▸ Exercise objective:
Which lines of the records contain the word "elbow"? Copy each one.
*** Data
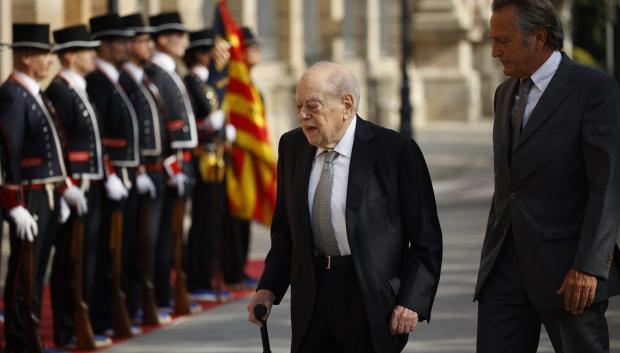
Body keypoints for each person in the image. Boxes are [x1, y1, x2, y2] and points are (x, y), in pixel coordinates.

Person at [247, 62, 443, 353]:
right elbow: (286, 233)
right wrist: (268, 288)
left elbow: (426, 239)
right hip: (312, 298)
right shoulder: (292, 147)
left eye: (312, 106)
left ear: (347, 105)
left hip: (368, 299)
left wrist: (411, 301)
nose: (302, 115)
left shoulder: (396, 152)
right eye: (298, 105)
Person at [475, 1, 620, 352]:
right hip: (504, 272)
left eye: (503, 41)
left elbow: (608, 186)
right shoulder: (503, 93)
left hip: (569, 275)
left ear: (538, 37)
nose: (494, 52)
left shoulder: (594, 90)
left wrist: (589, 267)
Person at [0, 23, 88, 353]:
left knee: (37, 274)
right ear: (26, 57)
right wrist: (13, 203)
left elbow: (55, 149)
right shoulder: (12, 94)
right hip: (30, 195)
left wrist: (64, 188)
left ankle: (30, 339)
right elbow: (11, 151)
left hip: (47, 193)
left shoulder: (33, 93)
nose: (50, 60)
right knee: (24, 275)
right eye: (44, 54)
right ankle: (20, 343)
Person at [45, 24, 112, 349]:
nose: (94, 55)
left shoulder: (76, 88)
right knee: (70, 262)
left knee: (86, 258)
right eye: (87, 50)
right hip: (76, 189)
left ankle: (76, 325)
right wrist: (65, 188)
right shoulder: (60, 90)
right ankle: (66, 329)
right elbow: (59, 145)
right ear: (70, 55)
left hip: (91, 185)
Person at [86, 13, 140, 337]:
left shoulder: (115, 80)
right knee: (106, 252)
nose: (125, 47)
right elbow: (99, 136)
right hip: (110, 180)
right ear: (103, 47)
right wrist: (109, 175)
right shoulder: (97, 81)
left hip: (124, 176)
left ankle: (113, 312)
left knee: (123, 249)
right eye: (118, 42)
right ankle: (100, 315)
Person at [119, 12, 172, 325]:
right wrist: (138, 169)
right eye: (140, 40)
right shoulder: (125, 80)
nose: (147, 45)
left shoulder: (143, 78)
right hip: (138, 172)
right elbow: (128, 130)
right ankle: (133, 303)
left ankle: (148, 299)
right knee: (137, 243)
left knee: (154, 241)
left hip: (155, 169)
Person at [146, 11, 197, 312]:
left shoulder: (170, 71)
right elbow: (162, 128)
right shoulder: (157, 73)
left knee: (173, 235)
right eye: (177, 36)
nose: (183, 42)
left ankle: (165, 295)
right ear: (163, 39)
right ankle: (159, 296)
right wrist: (173, 168)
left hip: (181, 165)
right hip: (168, 167)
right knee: (159, 239)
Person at [183, 28, 233, 301]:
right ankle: (198, 277)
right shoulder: (191, 81)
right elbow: (198, 117)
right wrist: (209, 127)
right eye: (209, 52)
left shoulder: (206, 82)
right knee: (202, 222)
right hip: (202, 159)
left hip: (215, 160)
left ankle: (207, 275)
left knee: (213, 222)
******
▸ Answer area:
right elbow: (286, 233)
left elbow: (426, 239)
left elbow: (608, 186)
left elbow: (55, 149)
right elbow: (11, 151)
right elbow: (59, 145)
right elbow: (99, 136)
right elbow: (128, 130)
right elbow: (162, 128)
right elbow: (198, 117)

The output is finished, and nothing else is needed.